The cartoons, matching photos from the family album, also evoke the childhood of Malala's mother, Toor Pekai Yousafzai, who recalled her own brief education Friday at London's Women in the World summit.
"I left school because I was the only girl in a class full of boys. I just wanted to play with my cousins who were girls," she said in Pashtun, adding that she is now trying to learn to read and write in English.
Of her daughter, she explained that, despite the anguish, she could not "stop a girl like her from talking or speaking up".
"Sometimes when I worried she would tell me 'I can't stop going to school, I can't stop talking, because I am a girl and we cannot go back to the ages when they buried girls alive. I want to progress. I want to speak'."

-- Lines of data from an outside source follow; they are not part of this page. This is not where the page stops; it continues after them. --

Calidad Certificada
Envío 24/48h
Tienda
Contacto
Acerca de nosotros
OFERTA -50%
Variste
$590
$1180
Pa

The film also shows the months of hospitalization and reeducation of the girl who wants to become Prime Minister of Pakistan, as well as her close relationship to her father, himself a teacher and staunch defender of the right to education.
"We are one soul in two different bodies," said Malala in the documentary.
To silence the critics who see her as her father's mouthpiece, she added: "my father only gave me the name Malalai. He didn't make me Malalai. I chose this life."
Her father, Ziauddin Yousafzai, meanwhile told of his astonishment at the Taliban attack, saying: "they had never killed a child, I never expected that".
On occasions in the film, Malala is just a normal teenager: she looks at photos of Brad Pitt, speaks of her favorite book, "the Alchemist" by Paulo Coelho, and shares her passion for cricket.
But she recognizes the difference between her and her British classmates who "all have boyfriends". And she shares her dreams of one day returning to the Swat valley.
"He named me Malala" is released in Britain on November 6.